Thank you, chief priests and Pharisees. For all your perfidious opposition to the Lord Jesus, for all your egregious iniquity in putting him to ignominious death, you yet located for yourselves a place in history by unnecessarily (for there was absolutely no threat of theft by the disciples) providing the means by which Jerusalem of old could firmly believe Peter and the others when they proclaimed, “This Jesus you put to death by the hands of wicked men, but God raised him from the dead” (Acts 2:23,24).
To which we say, “Amen.”
Next: A few more lines of evidence for the resurrection.
David Levin, Lancaster, Pennsylvania
1 Falsifiability does not mean being false or wrong. It is an epistemological [i.e., pertaining to the study of how knowledge is acquired] term that refers to the scope of a claim or statement about an observed state of affairs. If we assert, “All ducks swim,” we make a claim that is falsifiable: it can potentially be proven wrong if someone finds a non-swimming duck. An observation from nature or experimental science that can be overturned by contrary evidence is falsifiable, and has great strength if no such contrary evidence arises. The application of falsifiability to the resurrection lies in the claim that “Jesus rose from a guarded, sealed, closed tomb” is falsifiable; it could be proved wrong by locating the body. The statement, “Jesus rose from the ash heaps of Hinnom” could not be falsified, as there would be no corpse that could be produced. It is therefore a much weaker statement. Without the falsifiability criterion, even true claims remain in the weaker category of speculation.

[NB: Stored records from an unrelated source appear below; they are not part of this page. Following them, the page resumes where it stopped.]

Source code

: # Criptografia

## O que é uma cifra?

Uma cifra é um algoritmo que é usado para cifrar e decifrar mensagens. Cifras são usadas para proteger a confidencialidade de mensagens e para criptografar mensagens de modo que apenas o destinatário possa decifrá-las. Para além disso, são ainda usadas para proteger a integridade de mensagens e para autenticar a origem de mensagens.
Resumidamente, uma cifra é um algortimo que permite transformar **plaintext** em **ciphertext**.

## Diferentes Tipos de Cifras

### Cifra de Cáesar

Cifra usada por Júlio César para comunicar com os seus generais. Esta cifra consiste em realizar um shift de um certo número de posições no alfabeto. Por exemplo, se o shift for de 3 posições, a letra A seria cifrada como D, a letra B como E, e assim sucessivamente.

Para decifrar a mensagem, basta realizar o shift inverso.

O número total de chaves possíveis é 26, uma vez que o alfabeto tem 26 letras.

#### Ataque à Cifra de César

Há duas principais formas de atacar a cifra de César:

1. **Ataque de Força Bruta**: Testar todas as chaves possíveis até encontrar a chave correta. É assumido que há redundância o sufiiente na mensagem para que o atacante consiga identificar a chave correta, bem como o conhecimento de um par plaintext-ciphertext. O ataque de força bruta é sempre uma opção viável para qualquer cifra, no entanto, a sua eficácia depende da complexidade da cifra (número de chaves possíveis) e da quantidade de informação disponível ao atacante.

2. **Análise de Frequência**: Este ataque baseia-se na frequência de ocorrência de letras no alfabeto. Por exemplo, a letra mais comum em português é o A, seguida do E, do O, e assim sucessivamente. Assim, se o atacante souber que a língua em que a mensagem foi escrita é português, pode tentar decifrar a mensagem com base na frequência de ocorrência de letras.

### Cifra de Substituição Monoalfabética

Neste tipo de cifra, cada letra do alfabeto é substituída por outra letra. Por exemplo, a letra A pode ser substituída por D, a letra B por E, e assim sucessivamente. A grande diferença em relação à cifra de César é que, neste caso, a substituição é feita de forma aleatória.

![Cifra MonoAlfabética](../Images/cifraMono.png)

2 Not all alternate explanations concede the empty tomb. One explanation championed recently would have us accept that the disciples suffered a massive common hallucination. More on this scheduled for next month.
3 Frank Morison, Who Moved the Stone? (London: Faber and Faber, 1930), pp. 112-115,166-168. This classic investigation into the historical case for the resurrection, written by a skeptical lawyer, is well worth reading.
4 Had this story been legendary, it would have been the disciples who buried Jesus, with great pomp, in a grave that doubtless would have become a shrine.